Diesel Black Gold Creative Director Andreas Melbostad drew inspiration for the brand's spring/summer 2016 collection from something incredibly functional: an image of a girl wearing her boyfriend's button down shirt as a dress. Of course, despite the inspiration from a shirt as a dress, Melbostad had all the classic Diesel staples like leather biker jackets and denim, two pieces that are signatures in the average American wardrobe (everyone knows they secretly want a leather biker jacket.) The approach to the construction of the collection was to take scarf-like squares of cotton-shirting like fabric and attach it to slip dresses and skirts. While everything wasn't wear right out of your house easy, there were many pieces that were certainly streetwear ready, especially for the unconventional streets of New York City.

Stacey Bendet of Alice and Olivia, drew her inspiration from the desert. While the concept may sound absolutely ludicrous at first, it was a collection that was very boho chic, and the boho look is virtually always functional. There's no easier way to make luxury fashion comfortable than the boho look.

The collection included hand-embroidered skirts, off the shoulder tops and gowns, and chiffons and ruffles which added detail to Bendet's "goddess gowns." While the collection was very high fashion with the eccentric patterns inspired by contemporary artist Francesco Clemente's work of desert flowers and butterflies. Bendel also made sure to include plenty of black and white, the most functional of all colors, because that's what her customers are always in demand for.

High fashion doesn't always have to mean it can't function.

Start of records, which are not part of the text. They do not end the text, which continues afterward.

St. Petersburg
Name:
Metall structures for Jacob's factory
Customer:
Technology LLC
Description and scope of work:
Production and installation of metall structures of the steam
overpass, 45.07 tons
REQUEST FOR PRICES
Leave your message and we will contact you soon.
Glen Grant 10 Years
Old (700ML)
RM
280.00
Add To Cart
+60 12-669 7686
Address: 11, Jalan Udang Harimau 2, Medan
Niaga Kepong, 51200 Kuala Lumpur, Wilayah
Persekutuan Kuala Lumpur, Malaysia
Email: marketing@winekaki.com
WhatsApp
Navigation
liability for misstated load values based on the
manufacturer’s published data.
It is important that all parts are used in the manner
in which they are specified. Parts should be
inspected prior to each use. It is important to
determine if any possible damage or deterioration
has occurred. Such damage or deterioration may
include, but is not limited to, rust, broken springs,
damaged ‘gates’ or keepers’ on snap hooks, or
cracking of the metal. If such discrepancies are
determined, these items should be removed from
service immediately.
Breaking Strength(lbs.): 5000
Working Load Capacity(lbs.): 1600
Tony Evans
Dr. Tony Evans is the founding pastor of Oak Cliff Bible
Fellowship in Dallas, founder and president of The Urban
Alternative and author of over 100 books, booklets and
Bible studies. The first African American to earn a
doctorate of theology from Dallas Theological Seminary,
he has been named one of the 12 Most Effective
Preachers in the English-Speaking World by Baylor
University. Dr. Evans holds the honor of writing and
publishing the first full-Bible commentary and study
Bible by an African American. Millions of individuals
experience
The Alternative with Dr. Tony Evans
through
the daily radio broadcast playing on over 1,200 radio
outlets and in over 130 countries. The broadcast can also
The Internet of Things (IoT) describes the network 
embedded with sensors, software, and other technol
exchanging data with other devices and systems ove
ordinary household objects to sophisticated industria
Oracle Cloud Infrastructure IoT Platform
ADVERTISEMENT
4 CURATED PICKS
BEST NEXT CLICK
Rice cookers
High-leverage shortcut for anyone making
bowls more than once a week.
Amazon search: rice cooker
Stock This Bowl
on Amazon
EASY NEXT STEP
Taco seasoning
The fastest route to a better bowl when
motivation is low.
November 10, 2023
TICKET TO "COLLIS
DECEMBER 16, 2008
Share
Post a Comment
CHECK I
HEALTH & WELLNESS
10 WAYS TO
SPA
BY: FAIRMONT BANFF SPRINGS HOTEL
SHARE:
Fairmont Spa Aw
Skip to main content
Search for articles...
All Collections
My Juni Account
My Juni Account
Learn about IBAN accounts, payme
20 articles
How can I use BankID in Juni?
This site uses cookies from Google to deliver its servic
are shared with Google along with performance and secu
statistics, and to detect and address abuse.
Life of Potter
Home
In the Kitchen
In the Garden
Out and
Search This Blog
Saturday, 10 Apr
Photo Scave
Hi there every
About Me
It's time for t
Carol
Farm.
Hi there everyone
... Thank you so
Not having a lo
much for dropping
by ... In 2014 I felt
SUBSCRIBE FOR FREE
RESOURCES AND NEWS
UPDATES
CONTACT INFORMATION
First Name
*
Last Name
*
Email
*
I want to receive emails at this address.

It's all about constructing that wearability into your clothes, which many designers this season managed to perfectly balance that foothold between the elaborate construction of luxury wear and making sure that clothes can still work for many occasions or be easily wearable. Wild creative vision does sometimes have to succumb to making sure a garment can sell, but those pieces that are made to sell are made well.